= JOB ITEM =
Give back an exact copy of the lines below, from the first through the line with "Benutzerfreundlichkeit mit Funktionalität."; please stop there.

-- RECORDS SUPPLIED follows --

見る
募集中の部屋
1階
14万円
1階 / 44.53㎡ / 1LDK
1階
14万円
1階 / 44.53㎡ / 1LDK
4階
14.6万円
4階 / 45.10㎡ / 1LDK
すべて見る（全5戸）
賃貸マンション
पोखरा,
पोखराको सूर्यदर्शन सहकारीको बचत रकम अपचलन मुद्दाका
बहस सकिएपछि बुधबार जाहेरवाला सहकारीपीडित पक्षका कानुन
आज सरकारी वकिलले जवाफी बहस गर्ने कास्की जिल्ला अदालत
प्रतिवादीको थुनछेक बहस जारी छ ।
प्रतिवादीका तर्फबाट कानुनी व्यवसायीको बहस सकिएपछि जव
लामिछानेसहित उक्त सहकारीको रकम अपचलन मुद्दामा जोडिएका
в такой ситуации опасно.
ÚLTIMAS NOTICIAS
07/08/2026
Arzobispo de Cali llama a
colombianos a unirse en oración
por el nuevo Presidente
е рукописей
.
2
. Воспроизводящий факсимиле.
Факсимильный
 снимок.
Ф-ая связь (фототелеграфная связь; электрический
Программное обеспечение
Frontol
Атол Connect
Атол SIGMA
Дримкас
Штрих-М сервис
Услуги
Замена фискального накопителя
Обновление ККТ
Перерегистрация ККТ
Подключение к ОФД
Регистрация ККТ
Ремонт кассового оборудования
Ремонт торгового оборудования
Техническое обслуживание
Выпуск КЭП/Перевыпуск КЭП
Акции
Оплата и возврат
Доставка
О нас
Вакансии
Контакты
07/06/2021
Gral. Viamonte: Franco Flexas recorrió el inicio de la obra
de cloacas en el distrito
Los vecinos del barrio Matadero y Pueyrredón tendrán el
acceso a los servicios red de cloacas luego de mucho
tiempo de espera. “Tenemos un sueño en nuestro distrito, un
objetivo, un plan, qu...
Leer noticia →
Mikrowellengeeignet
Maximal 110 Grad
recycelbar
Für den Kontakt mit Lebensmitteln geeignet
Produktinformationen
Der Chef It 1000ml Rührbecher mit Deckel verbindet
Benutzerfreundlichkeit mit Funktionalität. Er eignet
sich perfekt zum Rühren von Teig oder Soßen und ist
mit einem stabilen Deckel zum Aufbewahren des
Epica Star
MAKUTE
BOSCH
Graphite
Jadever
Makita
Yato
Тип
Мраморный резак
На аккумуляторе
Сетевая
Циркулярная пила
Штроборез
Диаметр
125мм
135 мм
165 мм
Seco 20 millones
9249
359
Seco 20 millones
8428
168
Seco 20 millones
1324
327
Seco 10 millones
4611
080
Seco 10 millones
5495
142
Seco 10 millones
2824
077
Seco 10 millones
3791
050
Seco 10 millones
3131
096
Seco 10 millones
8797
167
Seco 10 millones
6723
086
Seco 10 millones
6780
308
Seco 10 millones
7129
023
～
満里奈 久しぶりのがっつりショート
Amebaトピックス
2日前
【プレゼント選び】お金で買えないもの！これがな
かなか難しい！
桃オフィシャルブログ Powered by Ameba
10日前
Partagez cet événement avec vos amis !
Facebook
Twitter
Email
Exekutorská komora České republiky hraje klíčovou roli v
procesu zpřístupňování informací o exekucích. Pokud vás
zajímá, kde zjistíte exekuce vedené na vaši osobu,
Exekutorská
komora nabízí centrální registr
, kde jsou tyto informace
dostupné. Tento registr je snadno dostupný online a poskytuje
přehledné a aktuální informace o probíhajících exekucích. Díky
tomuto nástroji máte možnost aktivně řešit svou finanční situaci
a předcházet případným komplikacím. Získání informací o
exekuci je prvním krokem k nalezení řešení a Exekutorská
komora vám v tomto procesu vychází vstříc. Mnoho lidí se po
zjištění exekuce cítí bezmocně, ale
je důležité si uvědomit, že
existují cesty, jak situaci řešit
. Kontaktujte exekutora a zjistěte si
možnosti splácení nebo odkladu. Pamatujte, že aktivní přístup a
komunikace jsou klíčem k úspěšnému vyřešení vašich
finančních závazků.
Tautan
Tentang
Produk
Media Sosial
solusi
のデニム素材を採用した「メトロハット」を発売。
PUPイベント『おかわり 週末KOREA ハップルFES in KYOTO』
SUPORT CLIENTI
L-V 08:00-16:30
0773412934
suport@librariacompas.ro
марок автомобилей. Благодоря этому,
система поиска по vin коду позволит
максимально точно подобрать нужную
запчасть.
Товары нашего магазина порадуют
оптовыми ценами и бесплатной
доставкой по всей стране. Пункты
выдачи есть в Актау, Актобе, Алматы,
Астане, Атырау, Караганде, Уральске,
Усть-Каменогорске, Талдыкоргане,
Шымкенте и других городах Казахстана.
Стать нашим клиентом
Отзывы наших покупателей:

-- RECORDS SUPPLIED concluded --

= RESPONSE BOX =
見る
募集中の部屋
1階
14万円
1階 / 44.53㎡ / 1LDK
1階
14万円
1階 / 44.53㎡ / 1LDK
4階
14.6万円
4階 / 45.10㎡ / 1LDK
すべて見る（全5戸）
賃貸マンション
पोखरा,
पोखराको सूर्यदर्शन सहकारीको बचत रकम अपचलन मुद्दाका
बहस सकिएपछि बुधबार जाहेरवाला सहकारीपीडित पक्षका कानुन
आज सरकारी वकिलले जवाफी बहस गर्ने कास्की जिल्ला अदालत
प्रतिवादीको थुनछेक बहस जारी छ ।
प्रतिवादीका तर्फबाट कानुनी व्यवसायीको बहस सकिएपछि जव
लामिछानेसहित उक्त सहकारीको रकम अपचलन मुद्दामा जोडिएका
в такой ситуации опасно.
ÚLTIMAS NOTICIAS
07/08/2026
Arzobispo de Cali llama a
colombianos a unirse en oración
por el nuevo Presidente
е рукописей
.
2
. Воспроизводящий факсимиле.
Факсимильный
 снимок.
Ф-ая связь (фототелеграфная связь; электрический
Программное обеспечение
Frontol
Атол Connect
Атол SIGMA
Дримкас
Штрих-М сервис
Услуги
Замена фискального накопителя
Обновление ККТ
Перерегистрация ККТ
Подключение к ОФД
Регистрация ККТ
Ремонт кассового оборудования
Ремонт торгового оборудования
Техническое обслуживание
Выпуск КЭП/Перевыпуск КЭП
Акции
Оплата и возврат
Доставка
О нас
Вакансии
Контакты
07/06/2021
Gral. Viamonte: Franco Flexas recorrió el inicio de la obra
de cloacas en el distrito
Los vecinos del barrio Matadero y Pueyrredón tendrán el
acceso a los servicios red de cloacas luego de mucho
tiempo de espera. “Tenemos un sueño en nuestro distrito, un
objetivo, un plan, qu...
Leer noticia →
Mikrowellengeeignet
Maximal 110 Grad
recycelbar
Für den Kontakt mit Lebensmitteln geeignet
Produktinformationen
Der Chef It 1000ml Rührbecher mit Deckel verbindet
Benutzerfreundlichkeit mit Funktionalität. Er eignet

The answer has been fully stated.